Ms Yoshimoto never appears to have doubted that she would write. The literary gene came from her father, Takaaki Yoshimoto, a new-leftist thinker, poet, critic and one of Japan's most influential ideologists. Ms Yoshimoto started writing when she was 10.Kitchen, her first book, was finished in 1988. It sold two million copies in Japan and sent critics there into ecstasy, bandying about sobriquets like ''wunderkind'' and ''rising star''.

Translated into English only recently, Kitchen appears here with an earlier short story, Moonlight Shadow.

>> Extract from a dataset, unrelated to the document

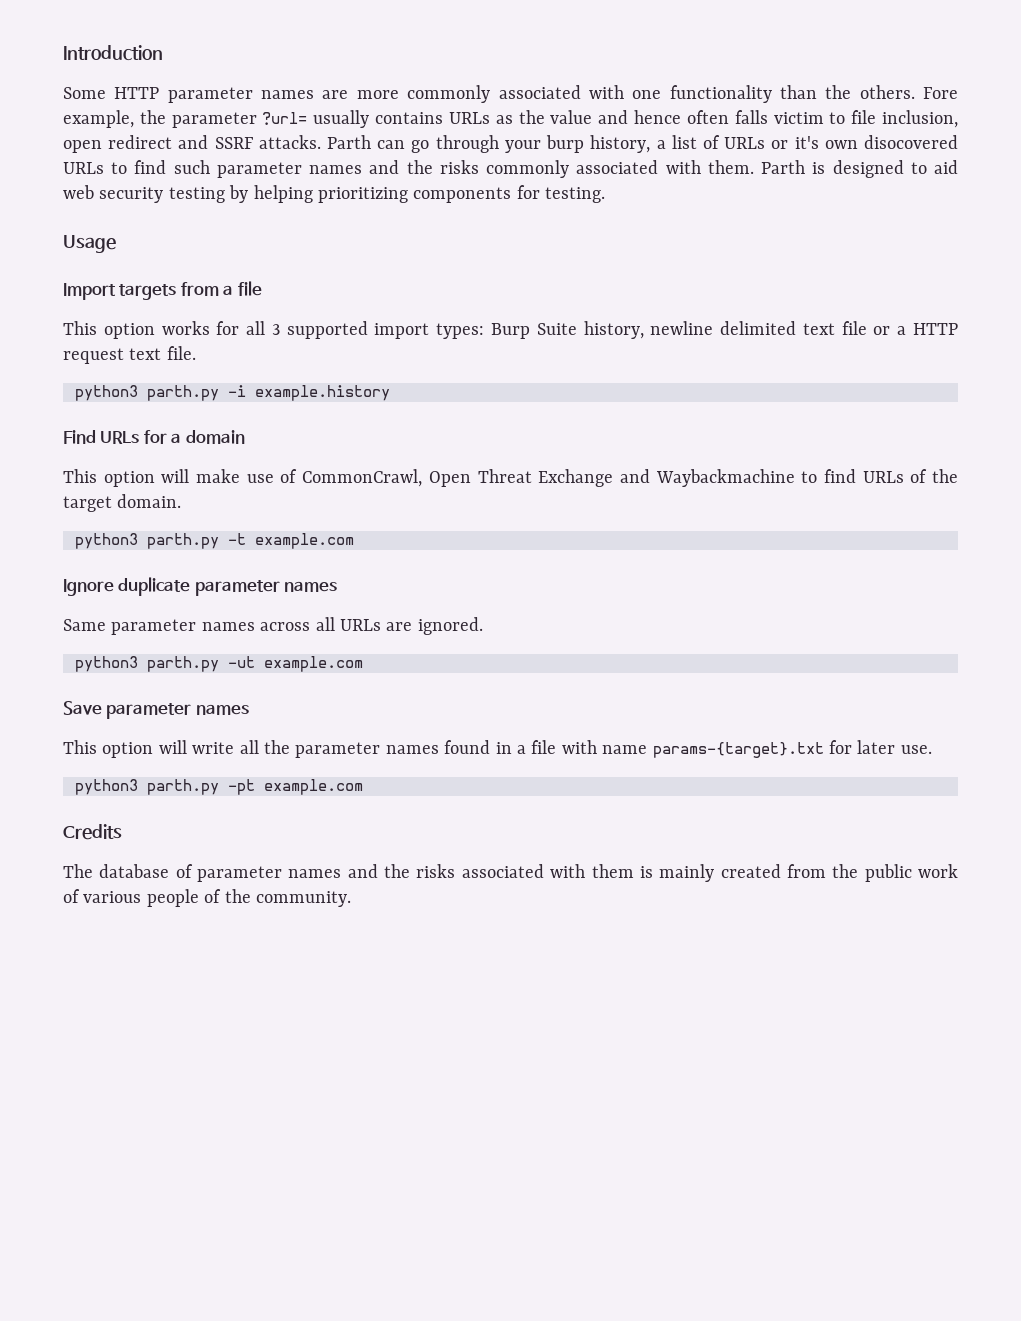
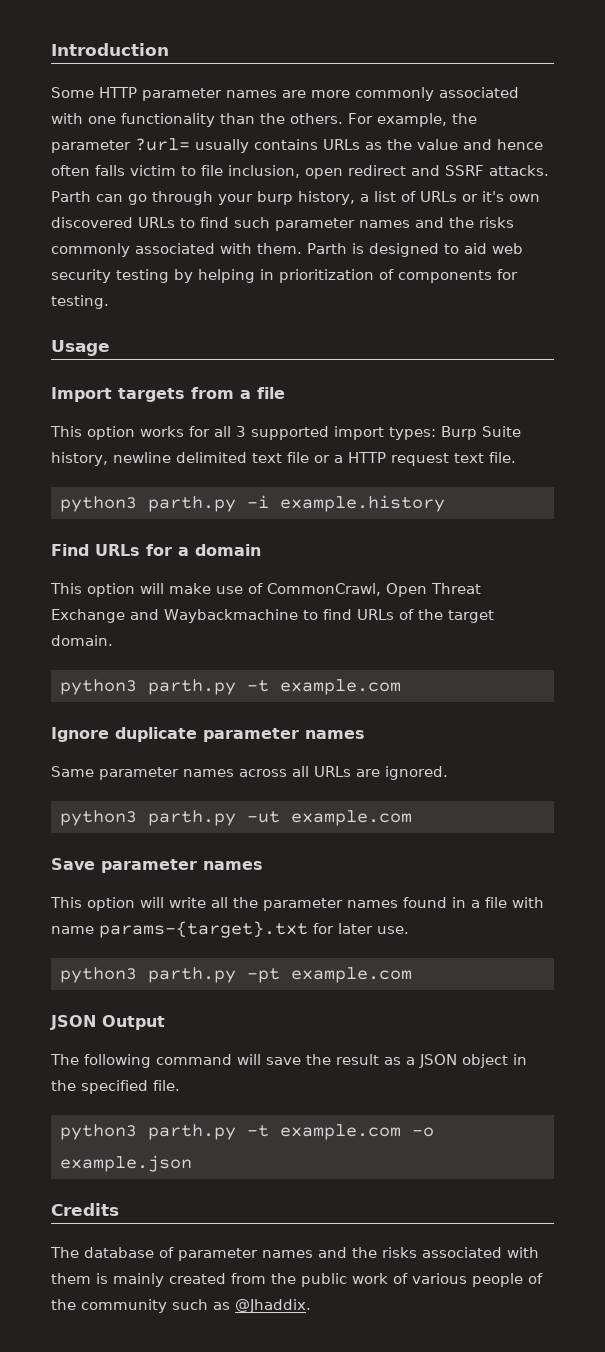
[923,87,959,99] Fore -> [348,113,373,124] For
[864,135,959,149] disocovered -> [51,217,133,228] discovered
[318,187,408,203] prioritizing -> [260,269,394,283] in prioritization of
(363, 787) none -> [50,1015,165,1030] [50,1054,527,1068] [51,1080,180,1094] [60,1124,434,1140] [60,1155,192,1172] // JSON Output // The following command will save the result as a JSON object in the specified file. // python3 parth.py -t example.com -o example.json
[256,891,351,907] community. -> [81,1299,311,1313] community such as @Jhaddix.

It is a truncated, but remarkable debut, passionate in its simplicity and heart-wrenching in its honesty.

It is a book about women, but it is not a feminist book. Ms Yoshimoto, with all the assurance of an individual who has learned to differentiate belief from doctrine, states her equal rights case clearly and intelligently, without once resorting to the convenience and cliche of well-peddled dogma.

Kitchen is the baring of one young woman's soul as she struggles to find a voice in contemporary Japan. Mikage, 19, has just seen her grandmother, her last surviving relative, die. Mikage is alone until she meets an old friend, Yuichi, who invites her tostay with him and his mother.

Threads of surrealism weave their way into the story. Yuichi's mother is not his mother but his sex-change father. His mother is dead.